▶ WHAT IS NEEDED
The reply should repeat all of the data word for word, with no pictures.

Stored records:
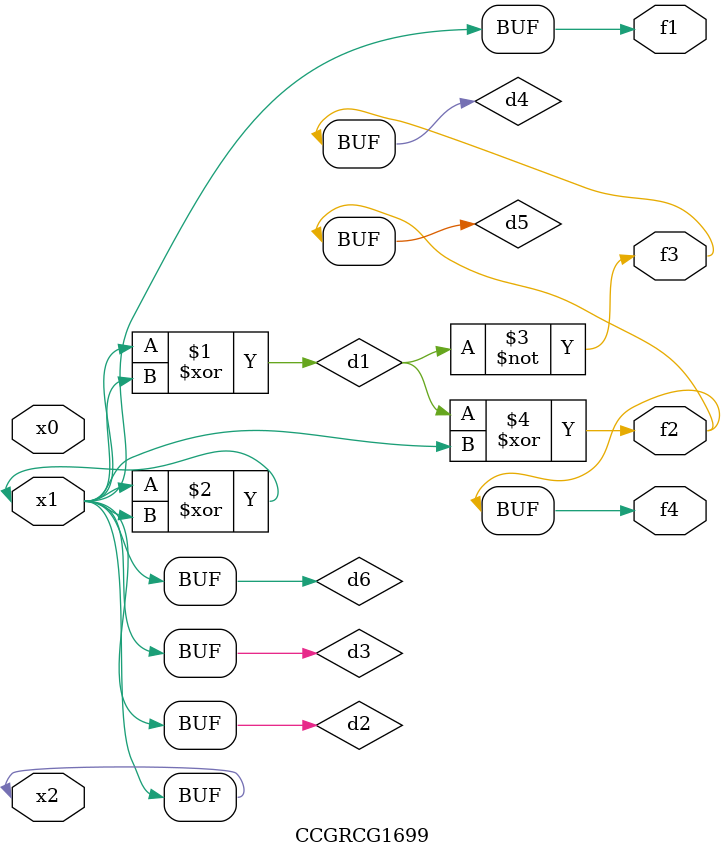
<source format=v>
module CCGRCG1699(
	input x0, x1, x2,
	output f1, f2, f3, f4
);

	wire d1, d2, d3, d4, d5, d6;

	xor (d1, x1, x2);
	buf (d2, x1, x2);
	xor (d3, x1, x2);
	nor (d4, d1);
	xor (d5, d1, d2);
	buf (d6, d2, d3);
	assign f1 = d6;
	assign f2 = d5;
	assign f3 = d4;
	assign f4 = d5;
endmodule

</source>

▶ PROBLEM SOLUTION
<source format=v>
module CCGRCG1699(
	input x0, x1, x2,
	output f1, f2, f3, f4
);

	wire d1, d2, d3, d4, d5, d6;

	xor (d1, x1, x2);
	buf (d2, x1, x2);
	xor (d3, x1, x2);
	nor (d4, d1);
	xor (d5, d1, d2);
	buf (d6, d2, d3);
	assign f1 = d6;
	assign f2 = d5;
	assign f3 = d4;
	assign f4 = d5;
endmodule

</source>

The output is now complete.